● PAGE EXTRACT:
#####

Friday, February 25, 2011

If you go

If you go outside of town to the junkyard on a warm spring day,when everyone else is at work and the ground lies open and bare-brown for acres, and you drive past the washing machines and couches, empty pallets and stare-eyed dolls, past rusting yellow metal contraptions and broken glass shimmering like ice, startling the hulking shapes of vultures, you may find a group of empty oil barrels collected like muttering old men.

And if you dig in your pocket for a five, press it into the glove of the site overseer, and hump the barrel into the back of your car, it will roll around and deposit showers of rust and spider carcasses.

And if at home, you wonder how to get it open, wishing you had a giant can opener, you may instead settle for a cold chisel, sledgehammer, and brute force, and by the end of the afternoon, as winter reclaims the air while the sun sets behind bare trees, you peel the top off the barrel.

Inside it is slimed with oil residue, aromatic and rotten and industrial. The steel smells like ice, like industry, like cooking oil, and you think of clanking machinery. Gouts of black smoke. Mechanical contraptions never seen in our world: strange and ungainly walking machines, ships floated by a thousand balloons.

And always, always you hear the steady footsteps of the man with the bats limping his way through the fallen bricks of the old city.

And you think: there is a story there.

Wednesday, February 16, 2011

Stop saying query

Query the Third lies jumbled at the bottom of a notebook, coiled like a sleeping snake. When the time is right I shall release it to strike!

What surprises me is how similar these all are. That suggests two possibilities:

1) I have Hit The Mark, and now it's just a matter of reworking sentences. Sentences which must be reworked. I need to revise sentences. Certain sentences demand improvement. Fixing sentences. Reworking phrasing. See what I mean?

2) I've deftly avoided an effective query, but can't jump out of the rut because I've gotten used to it. Human beings can adjust to almost anything: this is our salvation and our curse. In this case I worry that I'm so accustomed to this basic query that it's blinding me to possible alternatives.

Meanwhile, winter's bite is gone from the wind and trees are showing their first tentative buds. Spring trickles in and reminds us that the clock of winter ticks away, ticks away, ticks away.

Yet the boat languishes, a victim of cold weather. How can I glue things -- I bleat plaintively -- when it's too cold for the glue to set? How convenient, I answer, that cold weather arrived just when the revision and query process jolts into high gear.

But with winter ticking away I find myself peering into the garage at the skeletal boat. Soon.

Friday, February 11, 2011

Query the Second

The trouble, as you will soon see, is that different versions of the query don't seem all that different at first.

At first.

It's hard to say whether I love the sentences so much I'm loathe to revise them, or whether I'm keeping what works and changing what I can, but probably half of this is similar to the first version.

This one focuses on my the character's emotions and perspective more*. It also shrinks the focus to his immediate motivations ("strike back against the invaders") and avoids highlighting the larger themes of memory, guilt, revenge, etc. This is because in something this short -- 200 words or so -- it's hard to do much more than just list those larger themes. And lists are boring. So this one follows the principle of: "If I can't evoke the emotion in the reader, it comes out."


For three hundred years, the great sailing vessels have called at the port city of Quartermoon Bay. Until one bright morning, when six strange ships arrive carrying not spices, timber or silk but an invading army.

#####

● TASK ITEM: Copy out the part of the blog excerpt that opens with the words containing "2) I've deftly" and closes with "to possible alternatives.", changing "rut" to "groove".

#####

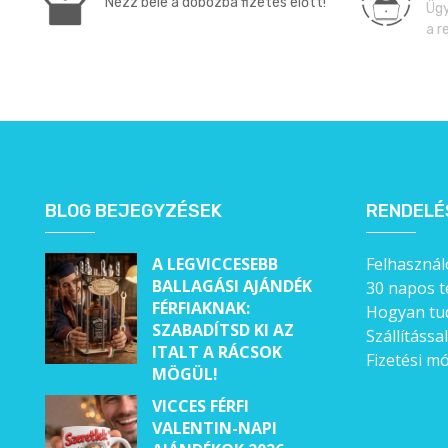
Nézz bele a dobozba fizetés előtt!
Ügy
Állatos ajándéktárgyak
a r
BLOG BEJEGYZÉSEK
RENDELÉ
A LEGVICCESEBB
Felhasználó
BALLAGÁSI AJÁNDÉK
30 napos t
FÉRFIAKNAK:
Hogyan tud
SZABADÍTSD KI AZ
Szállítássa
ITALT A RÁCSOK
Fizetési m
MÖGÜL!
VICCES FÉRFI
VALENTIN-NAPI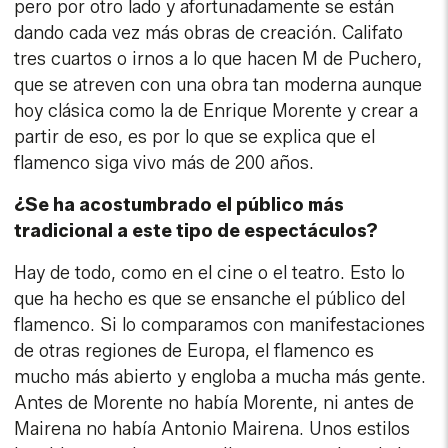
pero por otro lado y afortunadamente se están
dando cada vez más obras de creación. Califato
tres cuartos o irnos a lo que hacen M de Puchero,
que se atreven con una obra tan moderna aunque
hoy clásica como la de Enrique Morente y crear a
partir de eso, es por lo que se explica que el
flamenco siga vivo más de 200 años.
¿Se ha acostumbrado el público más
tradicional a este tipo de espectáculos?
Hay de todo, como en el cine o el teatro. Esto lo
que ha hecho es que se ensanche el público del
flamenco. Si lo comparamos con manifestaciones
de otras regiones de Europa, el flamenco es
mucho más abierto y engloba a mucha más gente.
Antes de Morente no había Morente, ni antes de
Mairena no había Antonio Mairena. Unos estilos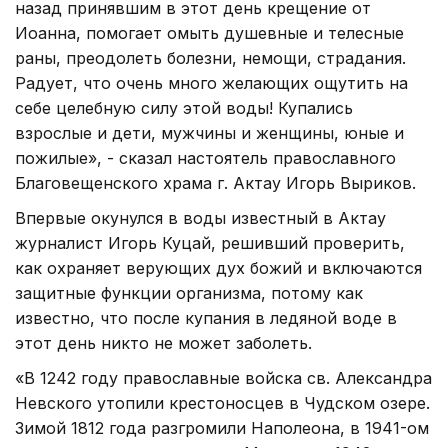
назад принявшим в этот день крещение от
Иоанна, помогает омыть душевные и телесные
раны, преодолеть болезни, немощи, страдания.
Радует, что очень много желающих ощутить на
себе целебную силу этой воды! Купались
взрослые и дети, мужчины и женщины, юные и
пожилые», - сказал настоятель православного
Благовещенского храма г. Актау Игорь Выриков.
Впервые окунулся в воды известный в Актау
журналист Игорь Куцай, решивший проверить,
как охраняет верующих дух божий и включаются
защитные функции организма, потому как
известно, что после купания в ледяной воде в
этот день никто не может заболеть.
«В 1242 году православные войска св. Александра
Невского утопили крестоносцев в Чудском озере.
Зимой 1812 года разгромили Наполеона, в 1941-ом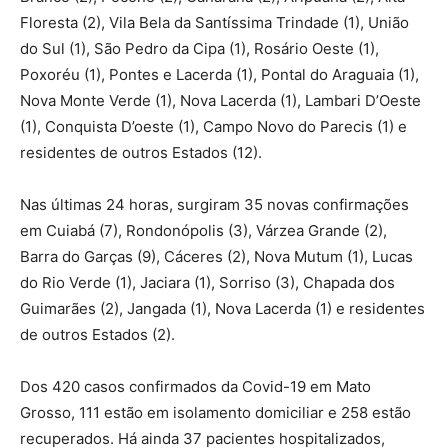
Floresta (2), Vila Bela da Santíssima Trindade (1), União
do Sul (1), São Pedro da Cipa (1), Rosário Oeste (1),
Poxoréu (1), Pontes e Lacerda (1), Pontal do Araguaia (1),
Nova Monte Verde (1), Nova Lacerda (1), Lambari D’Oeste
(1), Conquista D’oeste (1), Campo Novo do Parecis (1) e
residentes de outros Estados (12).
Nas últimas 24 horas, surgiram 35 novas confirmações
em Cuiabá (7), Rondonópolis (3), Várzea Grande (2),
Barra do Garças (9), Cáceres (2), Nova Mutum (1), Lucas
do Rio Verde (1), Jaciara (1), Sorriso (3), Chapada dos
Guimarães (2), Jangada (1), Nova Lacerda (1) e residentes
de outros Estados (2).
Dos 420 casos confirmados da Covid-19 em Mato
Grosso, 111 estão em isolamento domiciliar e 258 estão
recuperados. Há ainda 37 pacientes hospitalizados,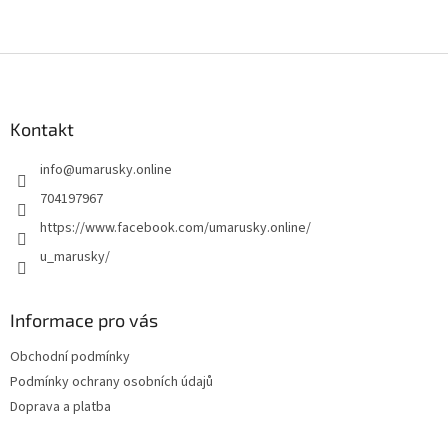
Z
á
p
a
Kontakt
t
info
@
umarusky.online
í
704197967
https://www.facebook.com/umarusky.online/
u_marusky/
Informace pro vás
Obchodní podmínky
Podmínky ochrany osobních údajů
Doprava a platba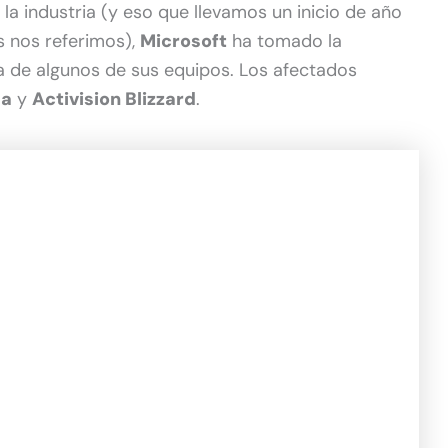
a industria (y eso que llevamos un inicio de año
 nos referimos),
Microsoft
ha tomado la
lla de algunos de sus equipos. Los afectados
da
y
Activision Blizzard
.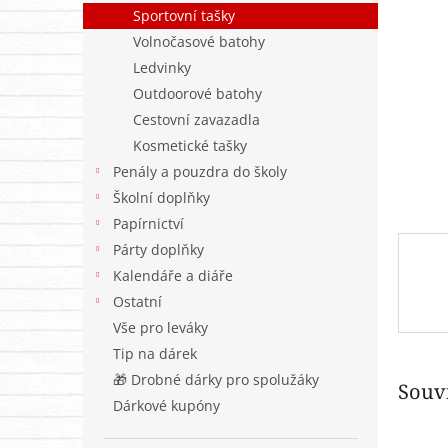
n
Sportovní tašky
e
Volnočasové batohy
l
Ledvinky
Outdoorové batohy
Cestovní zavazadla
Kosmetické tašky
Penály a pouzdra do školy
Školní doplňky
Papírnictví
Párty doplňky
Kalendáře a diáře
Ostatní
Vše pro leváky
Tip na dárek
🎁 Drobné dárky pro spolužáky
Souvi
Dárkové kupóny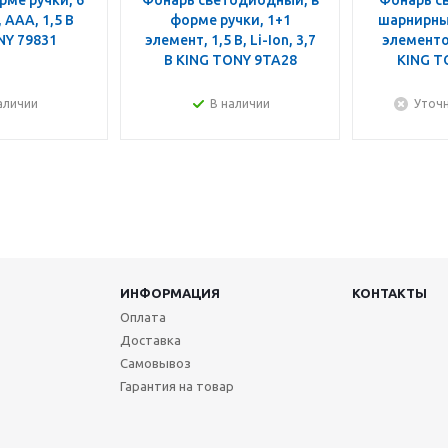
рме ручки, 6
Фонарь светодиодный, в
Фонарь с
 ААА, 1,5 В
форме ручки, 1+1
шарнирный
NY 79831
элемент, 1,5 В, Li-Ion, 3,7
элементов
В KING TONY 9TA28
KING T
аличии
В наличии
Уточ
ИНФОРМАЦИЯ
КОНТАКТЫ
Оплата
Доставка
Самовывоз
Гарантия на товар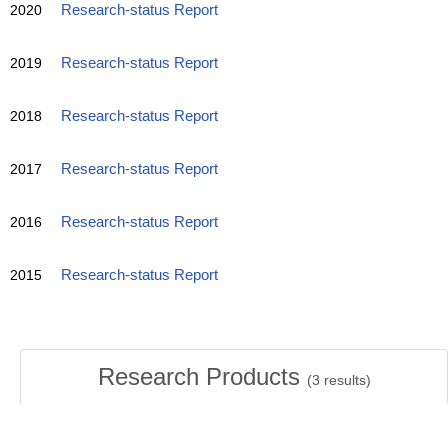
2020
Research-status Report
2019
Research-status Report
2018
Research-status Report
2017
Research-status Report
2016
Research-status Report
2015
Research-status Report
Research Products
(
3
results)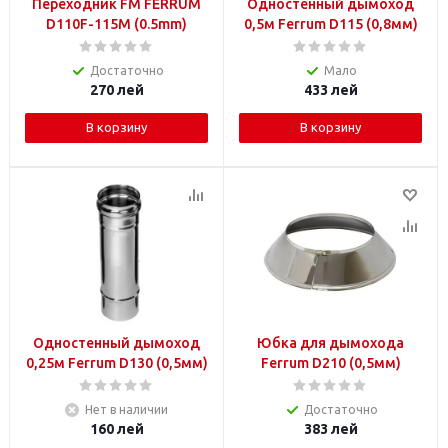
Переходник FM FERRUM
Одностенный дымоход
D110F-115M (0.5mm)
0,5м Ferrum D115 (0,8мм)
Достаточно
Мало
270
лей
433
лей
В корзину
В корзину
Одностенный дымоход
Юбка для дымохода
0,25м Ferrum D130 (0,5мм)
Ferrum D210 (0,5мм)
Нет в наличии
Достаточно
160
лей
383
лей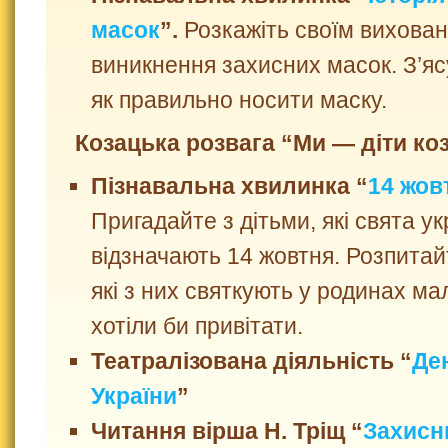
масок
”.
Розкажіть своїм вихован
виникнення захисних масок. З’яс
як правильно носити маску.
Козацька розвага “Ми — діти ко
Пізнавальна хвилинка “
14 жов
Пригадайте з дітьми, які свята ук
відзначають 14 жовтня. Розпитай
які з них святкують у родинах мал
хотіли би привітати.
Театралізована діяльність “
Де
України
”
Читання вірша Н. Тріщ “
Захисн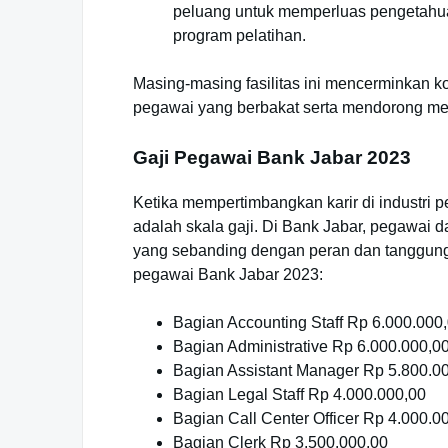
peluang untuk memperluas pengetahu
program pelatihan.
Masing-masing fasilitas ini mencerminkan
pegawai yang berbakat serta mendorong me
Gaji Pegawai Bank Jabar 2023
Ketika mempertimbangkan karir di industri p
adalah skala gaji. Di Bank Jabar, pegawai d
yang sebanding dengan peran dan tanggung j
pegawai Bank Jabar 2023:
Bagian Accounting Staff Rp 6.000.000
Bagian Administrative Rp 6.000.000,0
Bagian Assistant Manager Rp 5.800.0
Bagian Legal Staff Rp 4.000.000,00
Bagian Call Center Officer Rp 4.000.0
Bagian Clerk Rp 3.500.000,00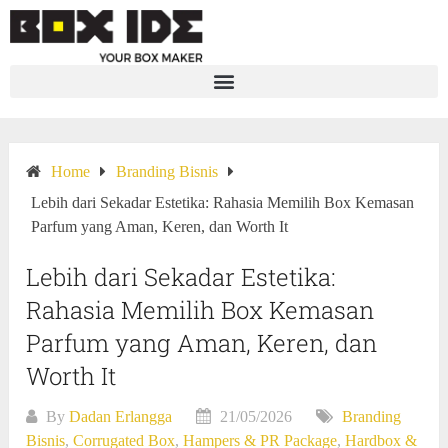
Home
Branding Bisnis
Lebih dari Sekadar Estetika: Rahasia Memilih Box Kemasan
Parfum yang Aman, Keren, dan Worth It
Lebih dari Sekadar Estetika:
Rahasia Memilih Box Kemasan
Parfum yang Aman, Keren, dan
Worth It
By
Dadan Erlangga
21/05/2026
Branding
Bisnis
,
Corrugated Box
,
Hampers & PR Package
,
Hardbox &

#####

● SOLVED PROBLEM:
2) I've deftly avoided an effective query, but can't jump out of the groove because I've gotten used to it. Human beings can adjust to almost anything: this is our salvation and our curse. In this case I worry that I'm so accustomed to this basic query that it's blinding me to possible alternatives.